I'm currently set to graduate in June 2015. And, I feel I'm a bit tied for jobs that don't have specified start dates. I want to start looking for work now, but I can't start working until September 2015 because I'm going back home for 2 months.

I was wondering how to convey on my resume or cover letter that I'm looking to start in September? Or is that something that would be better discussed in an interview?

Also, how likely is it that an employer would even consider letting me start working in September 2015 for jobs posted in March, April etc?

3 Answers 3


There are two approaches you can take here.

First option: don't book that trip home just yet. Go through the interview process. If and when you get to the "and when could you start?" part of the interview, be honest. Tell them you would like a two month trip because you know you won't be able to go very often once you start working full time, but that it's not booked yet and you are open to a conversation about it. Work with them to pick a good start date that you'll both be happy with. Maybe arrange some time off without pay in the first year.

Second option: you have to go home then - for a family event, or you've already booked the tickets. As before, go through the interview process. If they ask "when can you start?" you tell them. (Back in my day, starting Labour Day was perfectly normal.) If they don't like it, they can take that into account in their decision process and you might risk the job, but so be it, this trip is important to you. If they don't ask, don't bring the subject up. If you get an offer with a start date you can't meet, write back and say you'll be out of the country until whenever and would be happy to start on [specific date.] They might, but probably won't, rescind the offer.

Thing is, new hires straight out of university are rarely so critical to the operations of the company that they can't function if they have to wait a few months for you.
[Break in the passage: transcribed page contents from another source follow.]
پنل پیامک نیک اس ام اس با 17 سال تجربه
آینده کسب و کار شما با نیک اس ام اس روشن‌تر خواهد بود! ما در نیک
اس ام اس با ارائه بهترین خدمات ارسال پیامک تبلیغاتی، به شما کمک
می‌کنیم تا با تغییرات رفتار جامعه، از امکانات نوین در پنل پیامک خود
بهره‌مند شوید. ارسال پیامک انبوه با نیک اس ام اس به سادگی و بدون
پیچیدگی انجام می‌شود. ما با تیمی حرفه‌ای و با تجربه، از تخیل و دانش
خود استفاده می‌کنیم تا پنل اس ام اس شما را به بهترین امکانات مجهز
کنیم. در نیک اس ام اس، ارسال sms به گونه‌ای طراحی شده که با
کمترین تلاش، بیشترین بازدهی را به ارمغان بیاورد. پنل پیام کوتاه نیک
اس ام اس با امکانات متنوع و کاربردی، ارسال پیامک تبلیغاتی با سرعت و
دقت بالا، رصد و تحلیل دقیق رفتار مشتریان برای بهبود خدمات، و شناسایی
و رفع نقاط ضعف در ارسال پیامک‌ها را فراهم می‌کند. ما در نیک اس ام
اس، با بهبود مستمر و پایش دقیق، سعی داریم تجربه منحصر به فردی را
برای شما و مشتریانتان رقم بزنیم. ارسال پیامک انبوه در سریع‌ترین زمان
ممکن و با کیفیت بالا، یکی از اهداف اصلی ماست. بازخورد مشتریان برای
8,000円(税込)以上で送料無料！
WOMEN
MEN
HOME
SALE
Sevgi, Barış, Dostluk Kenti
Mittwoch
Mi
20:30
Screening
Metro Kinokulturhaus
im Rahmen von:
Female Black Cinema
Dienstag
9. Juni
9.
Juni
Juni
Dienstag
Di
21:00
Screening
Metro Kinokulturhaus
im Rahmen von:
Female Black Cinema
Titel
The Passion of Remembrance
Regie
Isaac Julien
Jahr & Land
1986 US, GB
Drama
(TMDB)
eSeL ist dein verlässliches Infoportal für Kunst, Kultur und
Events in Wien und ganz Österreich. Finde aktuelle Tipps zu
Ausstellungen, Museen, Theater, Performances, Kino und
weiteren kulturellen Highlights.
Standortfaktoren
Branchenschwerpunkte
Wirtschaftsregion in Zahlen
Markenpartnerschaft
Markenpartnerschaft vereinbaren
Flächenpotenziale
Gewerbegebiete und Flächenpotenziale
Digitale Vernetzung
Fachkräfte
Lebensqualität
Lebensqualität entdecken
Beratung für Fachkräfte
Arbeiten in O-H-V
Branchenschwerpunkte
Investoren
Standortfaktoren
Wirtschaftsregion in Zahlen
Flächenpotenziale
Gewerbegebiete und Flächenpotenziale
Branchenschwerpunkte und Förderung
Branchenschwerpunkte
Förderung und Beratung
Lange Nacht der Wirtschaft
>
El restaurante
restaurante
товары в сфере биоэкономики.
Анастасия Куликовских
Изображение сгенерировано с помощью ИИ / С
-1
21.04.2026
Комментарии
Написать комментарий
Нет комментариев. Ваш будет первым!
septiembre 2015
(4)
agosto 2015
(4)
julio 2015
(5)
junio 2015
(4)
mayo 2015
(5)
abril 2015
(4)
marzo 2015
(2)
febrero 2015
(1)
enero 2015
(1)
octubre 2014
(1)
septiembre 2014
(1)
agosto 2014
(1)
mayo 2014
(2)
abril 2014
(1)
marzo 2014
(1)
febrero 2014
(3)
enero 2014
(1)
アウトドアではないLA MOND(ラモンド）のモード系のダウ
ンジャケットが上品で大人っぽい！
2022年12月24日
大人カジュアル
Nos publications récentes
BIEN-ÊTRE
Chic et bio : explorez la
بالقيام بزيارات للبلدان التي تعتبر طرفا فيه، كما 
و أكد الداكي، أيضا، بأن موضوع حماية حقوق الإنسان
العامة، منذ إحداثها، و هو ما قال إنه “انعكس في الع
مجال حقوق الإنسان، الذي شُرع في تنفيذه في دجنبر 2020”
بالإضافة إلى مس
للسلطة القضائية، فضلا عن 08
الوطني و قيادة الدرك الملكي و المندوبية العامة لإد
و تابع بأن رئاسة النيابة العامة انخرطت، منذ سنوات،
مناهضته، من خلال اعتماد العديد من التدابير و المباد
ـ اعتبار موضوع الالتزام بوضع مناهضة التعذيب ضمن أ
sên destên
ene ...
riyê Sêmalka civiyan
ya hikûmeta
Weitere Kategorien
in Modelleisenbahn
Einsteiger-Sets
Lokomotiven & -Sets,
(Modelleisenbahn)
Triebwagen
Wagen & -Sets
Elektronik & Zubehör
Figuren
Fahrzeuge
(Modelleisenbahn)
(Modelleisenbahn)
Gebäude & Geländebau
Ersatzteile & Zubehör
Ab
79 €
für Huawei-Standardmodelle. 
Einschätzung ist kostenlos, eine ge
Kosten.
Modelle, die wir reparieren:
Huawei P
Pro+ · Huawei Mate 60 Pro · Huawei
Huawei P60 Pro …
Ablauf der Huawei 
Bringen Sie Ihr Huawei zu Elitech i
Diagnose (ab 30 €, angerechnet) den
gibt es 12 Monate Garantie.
But bringing it up before they know you might give them an easy excuse to remove you from consideration. So decide for yourself how movable the trip is, and wait as long as you can to tell them about it.


If I were an employer, I would be very reluctant to have you go through our hiring process because you'd be taking the place of some candidate/new hire we could deploy immediately. Unless there is something that's so special about you that we'd want to lock you in. Google could be patient with you but then, not too many rockstar candidates turn Google down or bail out on Google, and Google has solid growth prospects - Most employers would have no idea what happens to them six months from now, and six months is long enough for business conditions to change and for your job offer to be rescinded a couple of times over.


It is common practice for graduating students to be looking for jobs months before they are ready to graduate. I work for a large tech company and routinely interview students just starting their final year of school. When we hire the student it's common for the start date to be months in the future. In one case the offer was extended in October and they didn't start until the following September. During that entire time I kept in touch with the future hire, asking about school and keeping interest in coming to work for my team high by sharing what I could regarding our projects and expected assignments.

Be up front with your start date. First clearly indicate your expected graduation month on your resume. And then either via cover letter or other application materials indicate that you will be taking some time after graduation so will be available to start in month X.

Clear communication is the key. There are some companies that might not be willing to wait, others that will have no issue doing so. At some point in the interview with the hiring manager make sure the timeline is understood. It could be as simple as saying "Please note that while I'm graduating in June, I won't be able to start until September ". The reason shouldn't be important, you could add that you have a visit home planned or whatever it is if you would feel more comfortable doing so.